The project includes tax credits for brownfield cleanup, but Ciminelli said the developer would not be asking for any other government assistance.
He expects the city to provide improvements to infrastructure, such as new roads and street lights.
The green aspects of the plan include a few small “passive parks” and conversion of Chalmers Avenue into a parkway.
Building materials have not been decided on, although Ciminelli said it is committed to an urban design.
The emptied Central Park Plaza was demolished in 2012 and 2013.
“It got very bad there,” recalled Daria Pratcher, director of housing for Fillmore Leroy Area Residents Inc. “The Central Park Plaza was a haven for feral cats and all kinds of pests and dumping activities. There were people living in the buildings. It had become a very, very, nasty situation.”
Pratcher said she was excited about renewing the residential area and the potential it had for igniting retail on Fillmore Avenue.
“We see the Central Park redevelopment by Ciminelli as being a catalyst. It’s a very positive development,” she said.
Masten Council Member Demone Smith also said the project had great potential for the community.
“It’ll attract more working families. They don’t want to do the regular poverty-type of project, they want to transform that whole area. That’s what’s going on in communities in Buffalo, and that’s what should happen in the Masten District as well.”
The plans were warmly received by about 150 neighborhood residents at a meeting Monday night in Buffalo School 61.
“I think it keeps our area in line with all the exciting things that’s going on in the rest of the city and makes us part of the ‘new Buffalo,’ ” Sandee Scruggs, president of Bennett Village Terrace Block Club, said after the meeting.
Residents said they were pleased to see signs of progress at the site after years of neglect by a previous owner.
“I like the fact that it’s being put to use, all that acreage,” said Beverly Davis, a 30-year resident of East Morris Avenue, who helped lead efforts in Housing Court to wrest ownership of the Central Park Plaza from its former out-of-town owner.
“It was a blight,” she said. “Everything on earth that you could think of that was wrong was in Central Park Plaza.”
Ciminelli announced Monday night that, with community approval, the new development would be named Highland Park, a return to the area’s original name, according to maps dating from the early 20th century.
Ciminelli emphasized that all community stakeholders would have a role in revitalizing the neighborhood through a public-private partnership and that the developer could not do it alone.
“We want to create opportunities for you guys to participate in the success of this neighborhood,” Ciminelli told the audience. “We’ve got enough to do with over 27 acres.”
The company was praised for its outreach efforts, including Monday’s meeting.
“They were attentive to listening to the concerns of the people,” said Renee Keith, executive director of Elim Christian Fellowship, which is adjacent to the former plaza.
“Quite naturally, the concerns are diverse.”
Several residents during a question-and-answer session called on Ciminelli to ensure that minority-owned contractors and minority laborers in the skilled trades will be hired to work on the new development.

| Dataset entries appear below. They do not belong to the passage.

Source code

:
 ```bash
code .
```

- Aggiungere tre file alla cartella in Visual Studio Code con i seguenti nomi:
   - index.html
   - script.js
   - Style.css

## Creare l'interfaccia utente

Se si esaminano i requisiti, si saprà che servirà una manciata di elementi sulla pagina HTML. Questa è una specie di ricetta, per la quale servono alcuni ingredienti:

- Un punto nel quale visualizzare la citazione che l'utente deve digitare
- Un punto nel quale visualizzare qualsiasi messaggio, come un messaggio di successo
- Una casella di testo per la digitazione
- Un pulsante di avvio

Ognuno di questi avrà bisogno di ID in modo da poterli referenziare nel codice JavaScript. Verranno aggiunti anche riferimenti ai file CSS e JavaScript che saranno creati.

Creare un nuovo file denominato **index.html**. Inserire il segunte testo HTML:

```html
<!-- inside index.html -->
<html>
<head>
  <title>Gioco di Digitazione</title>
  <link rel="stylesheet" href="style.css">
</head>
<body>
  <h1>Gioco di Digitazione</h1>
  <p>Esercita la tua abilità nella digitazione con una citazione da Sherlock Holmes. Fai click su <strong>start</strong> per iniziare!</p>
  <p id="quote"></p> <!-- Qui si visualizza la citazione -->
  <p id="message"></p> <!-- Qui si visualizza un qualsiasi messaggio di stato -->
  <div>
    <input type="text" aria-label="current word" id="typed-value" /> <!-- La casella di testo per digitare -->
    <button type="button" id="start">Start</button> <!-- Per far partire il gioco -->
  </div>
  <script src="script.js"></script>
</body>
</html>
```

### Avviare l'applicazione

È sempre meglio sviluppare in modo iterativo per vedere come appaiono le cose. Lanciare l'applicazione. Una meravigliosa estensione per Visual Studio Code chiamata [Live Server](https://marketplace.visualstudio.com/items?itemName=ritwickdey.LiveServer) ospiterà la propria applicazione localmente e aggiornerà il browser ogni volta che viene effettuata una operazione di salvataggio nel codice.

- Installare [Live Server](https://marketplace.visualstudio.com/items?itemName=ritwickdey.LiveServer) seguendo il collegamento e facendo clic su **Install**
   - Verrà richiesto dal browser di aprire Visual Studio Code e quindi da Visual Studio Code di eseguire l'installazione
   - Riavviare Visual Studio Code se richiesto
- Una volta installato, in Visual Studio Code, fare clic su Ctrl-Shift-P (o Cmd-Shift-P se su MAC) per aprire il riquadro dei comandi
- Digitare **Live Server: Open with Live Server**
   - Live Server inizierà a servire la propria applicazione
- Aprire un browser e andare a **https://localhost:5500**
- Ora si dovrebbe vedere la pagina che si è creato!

Ciminelli said that was a priority at the company and that it has programs in place to funnel training and jobs to minorities.
Others expressed concern that plans for a grocery store were not included. But Ciminelli replied that food retail would likely soon follow the expected influx of thousands of new residents.
The area not owned by Ciminelli immediately northwest of the former plaza would be ripe for development of a grocery store, he added.
“We do need a supermarket, but I think that will be the result of the plan they’ve got,” Scruggs said. “When they bring people in, put roofs in, put families in, it’s going to be a viable neighborhood.”